Additional factors should be considered to determine whether the functional currency of a
foreign operation is the same as that of the reporting entity (the group). It should not be
assumed that this is the case. The overriding factor is whether the foreign operation operates
independently of the reporting entity or is merely an extension of that entity. Factors might
include, for example, whether the foreign operation requires additional funding from its parent
in order to continue in operation and whether transactions with the reporting entity are a high
proportion of its total operating activities.
Where an entity, for example a subsidiary, is not deemed to be autonomous of the parent (the
reporting entity), it will have the same functional currency as the parent.
As a functional currency is based on an entity’s underlying economic activity, it cannot be
changed unless its underlying economic activity changes.
2 The presentation currency
Although the overall approach required by IAS 21 is for an entity to translate foreign currency
items and transactions into its functional currency, it is not required to present its financial
statements using this currency. An entity has a completely free choice of the currency in
which its financial statements are presented. This is referred to as the presentation currency.
[IAS 21.8]
The approach that is required to translate the financial statements of an entity, or a group of
entities, into a different presentation currency is discussed below.
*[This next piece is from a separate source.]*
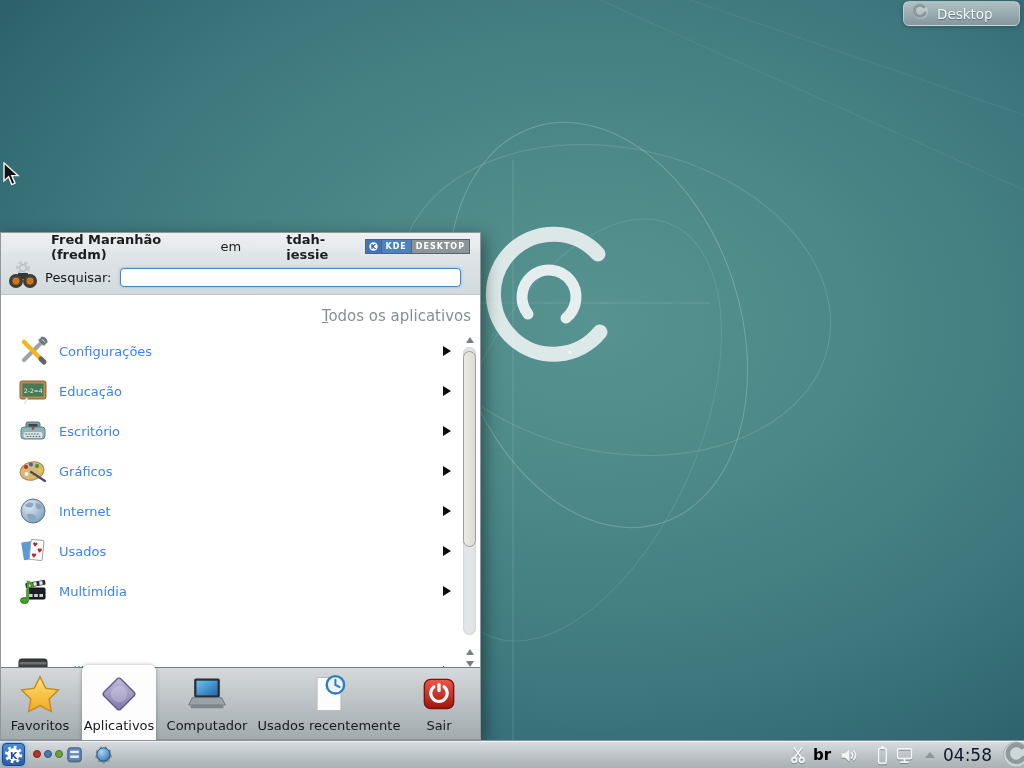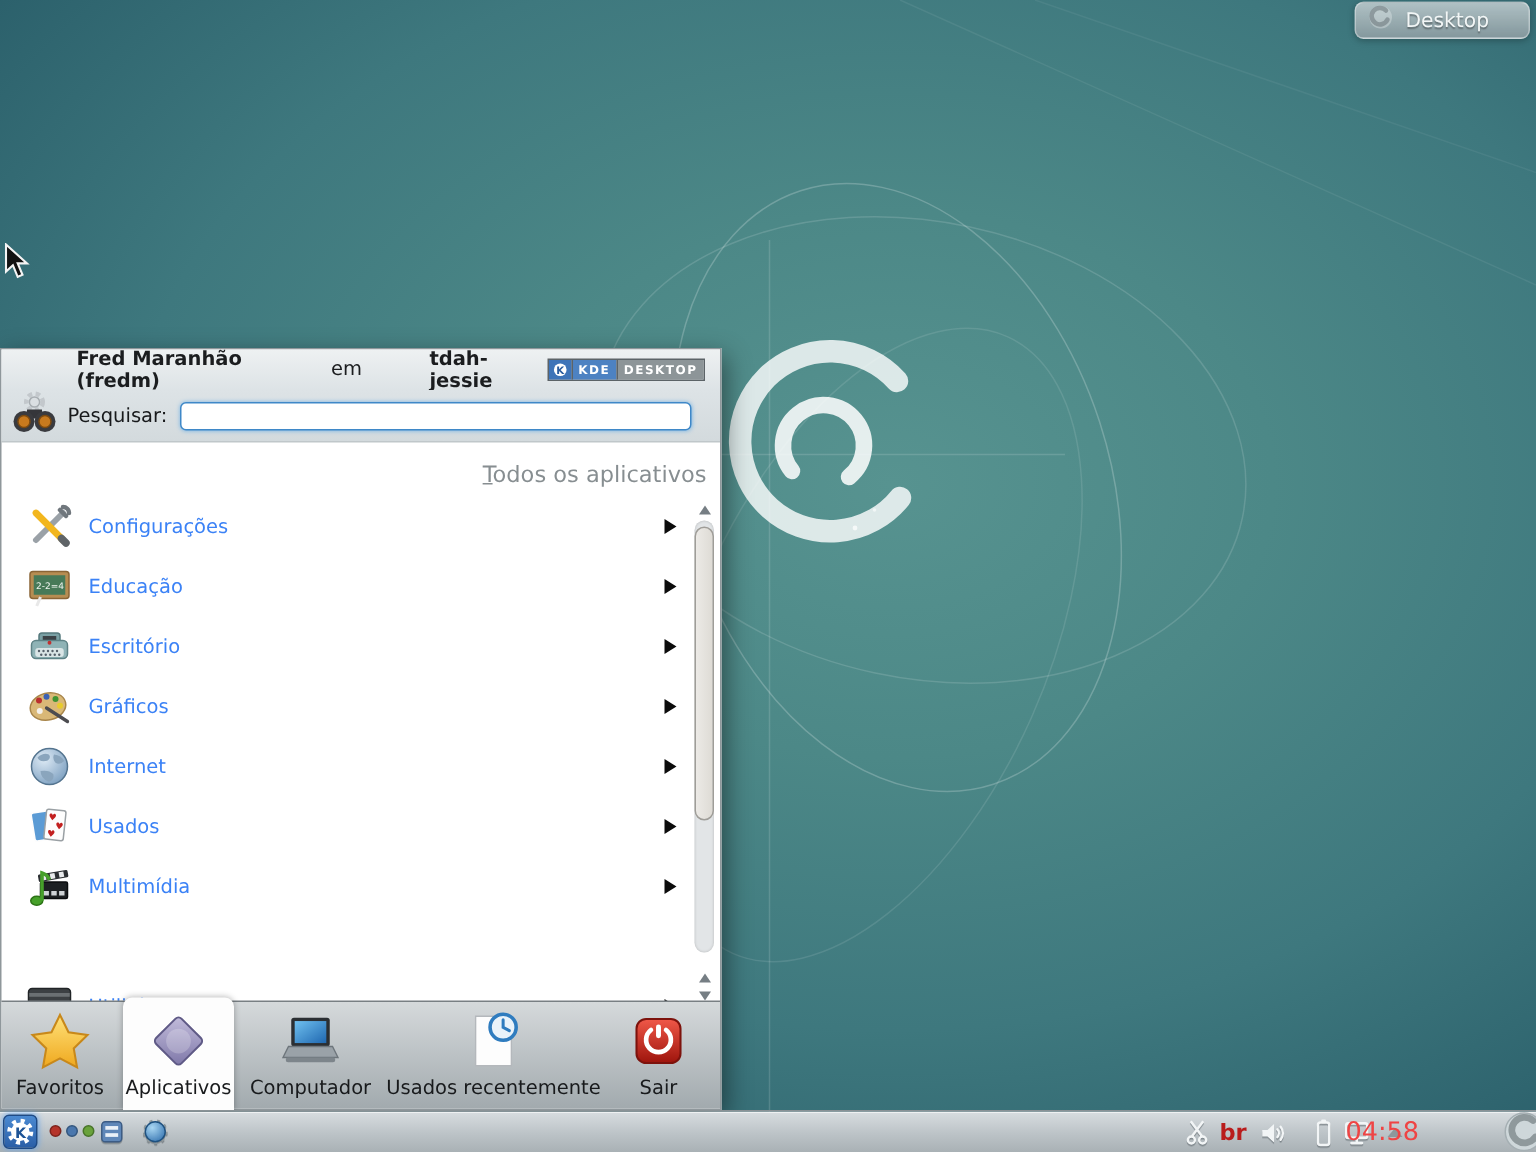"br" .kbd-layout { color: #b91c1c -> #000000 }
3 Monetary and non-monetary items
IAS 21 distinguishes between monetary and non-monetary items.
Monetary items are units of currency held, and assets and liabilities to be received or paid in a
fixed or determinable number of units of currency, for example cash, receivables, payables
and loans. [IAS 21.8]
Non-monetary items are therefore those which do not give rise to a right to receive (or an
obligation to deliver) a fixed or determinable amount of money, for example property, plant
and equipment, goodwill, inventories and intangible assets.
4 Summary of the approach of IAS 21
For a group of entities, IAS 21 requires a two stage process:
(1) individual entity level: treatment of foreign exchange transactions (functional
currency); and
(2) consolidation level: translation of the financial statements of entities, for example
subsidiaries, associates and branches, into a common currency for consolidated
financial statements purposes (presentation currency).
In the preparation of the consolidated financial statements, any exchange difference arising
from the net investment in a foreign operation should be reported initially in other
comprehensive income and not in the consolidated profit or loss for the period. If the foreign
entity is subsequently sold, any such exchange differences will form part of the reported profit
or loss on disposal by reclassifying the amount from equity to profit or loss. [IAS 21.32]
An amendment was made to IAS 21 in December 2005 in relation to loans considered to be
part of the net investment in a foreign entity. The amendment confirmed that the loan could
be made by a group entity other than the parent entity. [IAS 21.15A]
It is only differences relating to the overall investment in the foreign entity which are
recognised in other comprehensive income; differences on intra-group trading balances which
will be settled in the short term remain in the profit or loss of the period.